ONNX Runtime v1.1.0
Key Updates
- Performance improvements to accelerate BERT model inference latency on both GPU and CPU. Updates include:
- Additional fused CPU kernels as well as related transformers for key operators such as Attention, EmbedLayerNormalization, SkipLayerNormalization, FastGelu
- Further optimization such as parallelizing Gelu and LayerNorm, enabling legacy stream mode, improving performance of elementwise operators, and fusing add bias into SkipLayerNormalization and FastGelu
- Extended CUDA support for opset 11
- Performance improvement for Faster R-CNN and Master R-CNN with new and updated implementation of opset 11 CUDA kernels, including Resize, Expand, Scatter, and Pad
- TensorRT Execution Provider updates, including support for inputs with dynamic shapes
- MKL-DNN (renamed DNNL) updated to v1.1
- [Preview] NN API Execution Provider for Android - see more
- [Preview] Java API for ONNX Runtime - see more
- Tool for Python API: Automatically maps a dataframe to the inputs of an ONNX graph based on schema information in the pandas frame
- Custom ops can be loaded from shared libraries: Custom ops can now be packaged in shared libraries and distributed for use in multiple applications without modification.
Contributions
We'd like to thank our community members across various teams at Microsoft and other companies for all the valuable contributions.

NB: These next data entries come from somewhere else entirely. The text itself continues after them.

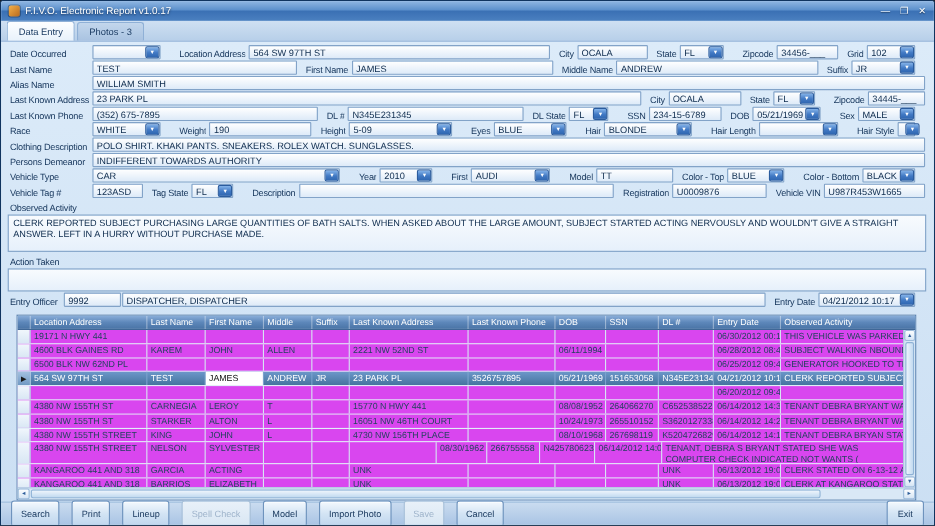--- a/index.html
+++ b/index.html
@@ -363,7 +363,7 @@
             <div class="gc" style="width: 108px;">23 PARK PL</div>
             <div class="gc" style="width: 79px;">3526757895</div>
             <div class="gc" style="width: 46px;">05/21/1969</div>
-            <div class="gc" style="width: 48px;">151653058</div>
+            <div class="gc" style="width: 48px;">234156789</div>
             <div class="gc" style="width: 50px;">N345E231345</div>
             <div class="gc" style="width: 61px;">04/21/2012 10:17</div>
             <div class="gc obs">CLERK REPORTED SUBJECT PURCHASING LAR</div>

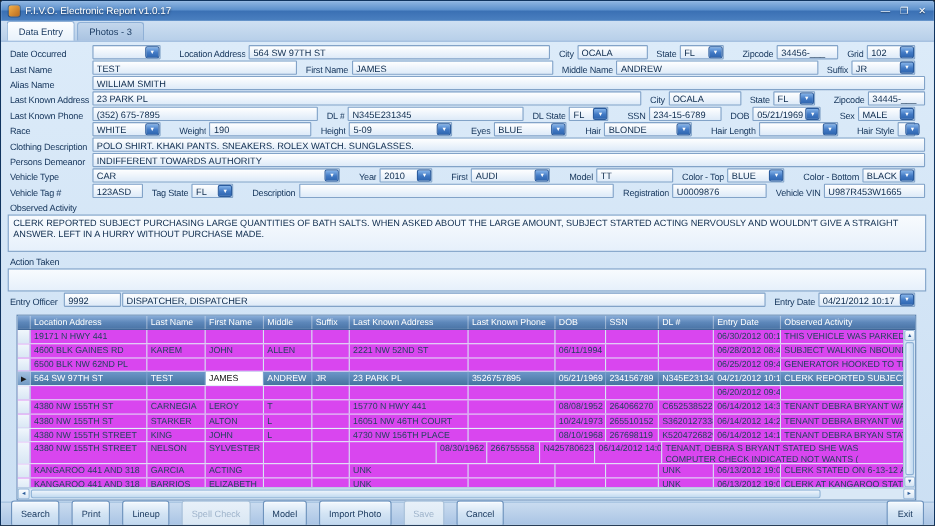--- a/index.html
+++ b/index.html
@@ -423,7 +423,7 @@
             <div class="gc" style="width: 108px;">4730 NW 156TH PLACE</div>
             <div class="gc" style="width: 79px;"></div>
             <div class="gc" style="width: 46px;">08/10/1968</div>
-            <div class="gc" style="width: 48px;">267698119</div>
+            <div class="gc" style="width: 48px; margin-left: 47px;">267698119</div>
             <div class="gc" style="width: 50px;">K5204726829...</div>
             <div class="gc" style="width: 61px;">06/14/2012 14:10</div>
             <div class="gc obs">TENANT DEBRA BRYAN STATED SHE IS UNAB</div>

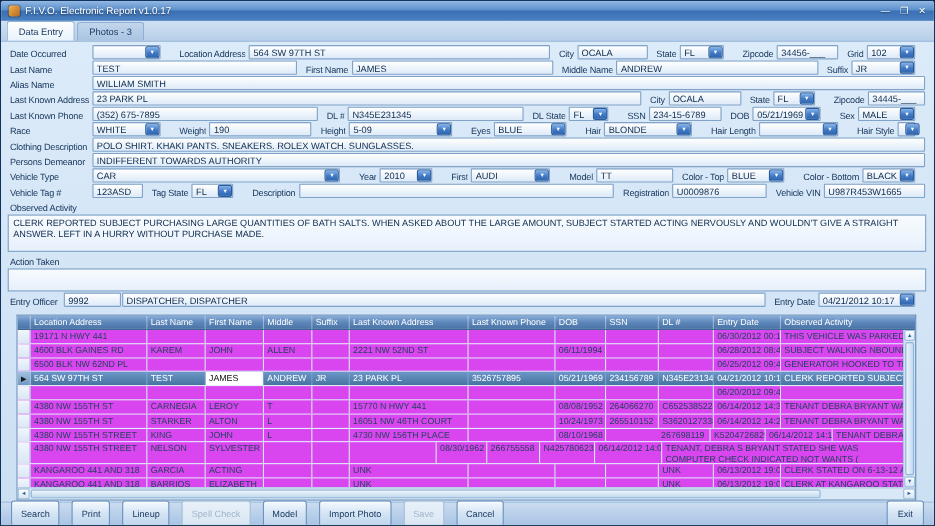--- a/index.html
+++ b/index.html
@@ -435,6 +435,7 @@
             <div class="gc" style="width: 53px;">SYLVESTER</div>
             <div class="gc" style="width: 44px;"></div>
             <div class="gc" style="width: 34px;"></div>
+            <div class="gc" style="width: 108px;">15770 NW 44TH AVE RD</div>
             <div class="gc" style="width: 79px;"></div>
             <div class="gc" style="width: 46px;">08/30/1962</div>
             <div class="gc" style="width: 48px;">266755558</div>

We'd like to extend special recognition to these individuals for their contributions in this release: Jianhao Zhang (JD AI), Adam Pocock (Oracle), nihui (Tencent), and Nick Groszewski. From the Intel teams, we'd like to thank Patrick Foley, Akhila Vidiyala, Ilya Lavrenov, Manohar Karlapalem, Surya Siddharth Pemmaraju, Sreekanth Yalachigere, Michal Karzynski, Thomas V Trimeloni, Tomasz Dolbniak, Amy Zhuang, Scott Cyphers, Alexander Slepko and other team members on their valuable work to support the Intel Execution Providers for ONNX Runtime.